We can mean what we say and say what we mean or we can do the opposite, at varying degrees, depending on who we are talking to.

Words form relationships, break releationships, build people up, break people down. Our internal words to ourselves can have profoundly positive or negative effects, but frankly there aren’t the words to truly capture how complex and complicated the life of language is.

What does it mean to give your word?

What does it mean to break your word?

Does it matter, in this world full of words that are almost the most common, limitless resource that we have?

Are words just throw-away things?

AND IF YOU COULD ONLY EVER SAY ONE MORE SENTENCE TO ONE MORE PERSON, WHAT WOULD YOU WANT TO SAY?

I think I know the answer to this.

I think for most of us, one of those words would be “love”.

I. Love. You.

In Texas, where there are up to five times more executions than anywhere else in US states, there;s a digital archive of inmate’s last words that reaches back to 1976.

Final statements from 534 prisoners on death row and 37% of all executions in the USA over the last 40 years or so have been analysed.

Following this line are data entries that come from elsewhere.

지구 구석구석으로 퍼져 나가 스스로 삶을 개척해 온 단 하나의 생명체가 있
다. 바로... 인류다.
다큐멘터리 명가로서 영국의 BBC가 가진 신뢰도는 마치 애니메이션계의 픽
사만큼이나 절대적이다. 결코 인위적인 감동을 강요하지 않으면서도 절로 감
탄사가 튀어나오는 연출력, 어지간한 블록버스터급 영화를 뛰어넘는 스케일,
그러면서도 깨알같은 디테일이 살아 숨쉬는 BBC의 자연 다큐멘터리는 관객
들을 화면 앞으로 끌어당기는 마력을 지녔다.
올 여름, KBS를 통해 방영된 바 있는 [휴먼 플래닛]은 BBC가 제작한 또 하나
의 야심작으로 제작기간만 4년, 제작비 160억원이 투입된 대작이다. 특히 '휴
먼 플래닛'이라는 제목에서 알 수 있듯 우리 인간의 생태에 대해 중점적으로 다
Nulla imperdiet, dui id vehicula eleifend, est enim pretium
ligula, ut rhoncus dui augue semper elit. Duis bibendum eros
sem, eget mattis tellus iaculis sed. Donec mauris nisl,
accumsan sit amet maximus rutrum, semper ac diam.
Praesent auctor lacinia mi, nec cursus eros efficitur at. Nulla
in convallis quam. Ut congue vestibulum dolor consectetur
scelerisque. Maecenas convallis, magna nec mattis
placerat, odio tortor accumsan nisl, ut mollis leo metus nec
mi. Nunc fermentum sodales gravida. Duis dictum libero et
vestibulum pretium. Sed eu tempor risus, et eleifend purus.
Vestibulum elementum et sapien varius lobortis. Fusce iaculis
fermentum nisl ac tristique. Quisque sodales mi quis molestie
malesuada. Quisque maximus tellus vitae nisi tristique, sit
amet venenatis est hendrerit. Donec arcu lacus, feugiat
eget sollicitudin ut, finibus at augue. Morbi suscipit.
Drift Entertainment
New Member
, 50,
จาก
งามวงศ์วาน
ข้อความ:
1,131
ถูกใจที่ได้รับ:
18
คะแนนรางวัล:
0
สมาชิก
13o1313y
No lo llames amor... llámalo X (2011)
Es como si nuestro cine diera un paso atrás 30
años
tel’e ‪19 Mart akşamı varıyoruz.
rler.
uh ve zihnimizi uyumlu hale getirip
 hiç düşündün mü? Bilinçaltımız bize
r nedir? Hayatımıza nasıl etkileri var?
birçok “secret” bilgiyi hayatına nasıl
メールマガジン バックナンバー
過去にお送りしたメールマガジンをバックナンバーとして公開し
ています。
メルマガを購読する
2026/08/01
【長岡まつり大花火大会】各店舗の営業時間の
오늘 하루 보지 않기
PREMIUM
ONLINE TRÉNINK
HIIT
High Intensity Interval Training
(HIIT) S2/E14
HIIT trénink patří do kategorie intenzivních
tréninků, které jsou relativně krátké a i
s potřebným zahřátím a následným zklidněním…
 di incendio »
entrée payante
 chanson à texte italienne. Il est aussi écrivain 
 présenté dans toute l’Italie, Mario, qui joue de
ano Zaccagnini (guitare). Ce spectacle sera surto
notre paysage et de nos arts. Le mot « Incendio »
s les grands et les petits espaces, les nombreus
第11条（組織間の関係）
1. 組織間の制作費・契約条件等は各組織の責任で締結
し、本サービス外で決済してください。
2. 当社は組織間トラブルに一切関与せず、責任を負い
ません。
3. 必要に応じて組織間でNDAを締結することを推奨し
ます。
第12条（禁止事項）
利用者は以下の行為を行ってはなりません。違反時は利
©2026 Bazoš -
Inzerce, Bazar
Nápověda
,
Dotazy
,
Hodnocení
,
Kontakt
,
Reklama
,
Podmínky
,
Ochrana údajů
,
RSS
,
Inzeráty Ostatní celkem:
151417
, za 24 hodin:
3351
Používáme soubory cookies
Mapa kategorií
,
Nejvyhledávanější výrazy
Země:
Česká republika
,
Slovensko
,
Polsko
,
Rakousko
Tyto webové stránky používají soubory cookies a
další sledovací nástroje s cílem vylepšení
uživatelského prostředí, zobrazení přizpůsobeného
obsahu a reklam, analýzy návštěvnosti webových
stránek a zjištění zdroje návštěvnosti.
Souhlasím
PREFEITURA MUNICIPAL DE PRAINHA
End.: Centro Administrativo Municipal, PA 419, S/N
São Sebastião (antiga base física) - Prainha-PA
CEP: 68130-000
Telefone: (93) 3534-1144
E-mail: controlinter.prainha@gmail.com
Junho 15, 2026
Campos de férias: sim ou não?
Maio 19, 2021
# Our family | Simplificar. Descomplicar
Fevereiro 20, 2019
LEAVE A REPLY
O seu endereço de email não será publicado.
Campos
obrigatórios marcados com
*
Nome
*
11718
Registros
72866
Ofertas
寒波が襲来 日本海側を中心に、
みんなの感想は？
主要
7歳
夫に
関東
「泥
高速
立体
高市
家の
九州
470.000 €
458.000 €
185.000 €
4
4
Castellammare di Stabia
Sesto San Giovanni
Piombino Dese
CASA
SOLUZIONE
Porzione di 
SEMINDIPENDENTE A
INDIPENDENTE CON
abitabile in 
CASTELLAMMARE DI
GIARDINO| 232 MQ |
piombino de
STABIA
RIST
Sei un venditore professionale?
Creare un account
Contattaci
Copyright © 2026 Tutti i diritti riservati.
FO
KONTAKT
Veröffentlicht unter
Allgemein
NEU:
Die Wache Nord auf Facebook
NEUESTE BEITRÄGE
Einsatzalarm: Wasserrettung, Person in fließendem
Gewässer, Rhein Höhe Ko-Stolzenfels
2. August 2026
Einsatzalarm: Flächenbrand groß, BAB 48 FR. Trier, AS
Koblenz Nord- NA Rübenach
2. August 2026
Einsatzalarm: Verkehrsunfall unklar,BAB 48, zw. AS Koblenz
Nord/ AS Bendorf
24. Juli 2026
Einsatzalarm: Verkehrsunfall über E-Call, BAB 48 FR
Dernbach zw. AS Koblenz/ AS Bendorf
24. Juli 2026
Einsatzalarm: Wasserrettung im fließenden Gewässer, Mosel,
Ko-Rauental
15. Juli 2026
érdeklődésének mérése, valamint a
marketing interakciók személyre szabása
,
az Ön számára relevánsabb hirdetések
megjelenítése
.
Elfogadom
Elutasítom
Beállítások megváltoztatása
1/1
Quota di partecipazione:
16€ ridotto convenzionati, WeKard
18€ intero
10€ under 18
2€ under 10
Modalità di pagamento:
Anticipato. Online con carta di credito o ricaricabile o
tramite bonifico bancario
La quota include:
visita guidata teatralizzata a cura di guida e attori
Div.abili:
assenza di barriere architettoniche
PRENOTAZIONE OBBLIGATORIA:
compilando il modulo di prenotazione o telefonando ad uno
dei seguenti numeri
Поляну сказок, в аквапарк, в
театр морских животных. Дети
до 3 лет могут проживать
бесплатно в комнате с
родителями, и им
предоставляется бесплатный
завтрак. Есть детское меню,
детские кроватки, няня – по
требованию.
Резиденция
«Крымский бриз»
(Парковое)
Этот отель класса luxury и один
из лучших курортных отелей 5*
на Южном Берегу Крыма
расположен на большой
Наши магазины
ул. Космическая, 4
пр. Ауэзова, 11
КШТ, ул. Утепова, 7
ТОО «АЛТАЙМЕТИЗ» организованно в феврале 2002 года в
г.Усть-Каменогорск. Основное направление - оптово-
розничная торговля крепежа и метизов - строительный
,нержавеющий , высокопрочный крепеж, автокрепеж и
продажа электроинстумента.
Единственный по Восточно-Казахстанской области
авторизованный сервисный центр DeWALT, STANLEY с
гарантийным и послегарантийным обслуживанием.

Despite some of these human beings having committed horrendous crimes of rape and murder and despite these human beings having nothing else to lose, analysis showed that the most common word in death row inmates’ last statements was “love”.

Love.

Then “heart”

Followed by “care.”

Imagine if you spent one whole day being conscious of the words you speak.

Imagine spending a second day picking your conversations with care.

Imagine if you spent a third day pretending that your words were a resource that  one day you’ll no longer have.

I wonder what you’d say on that day?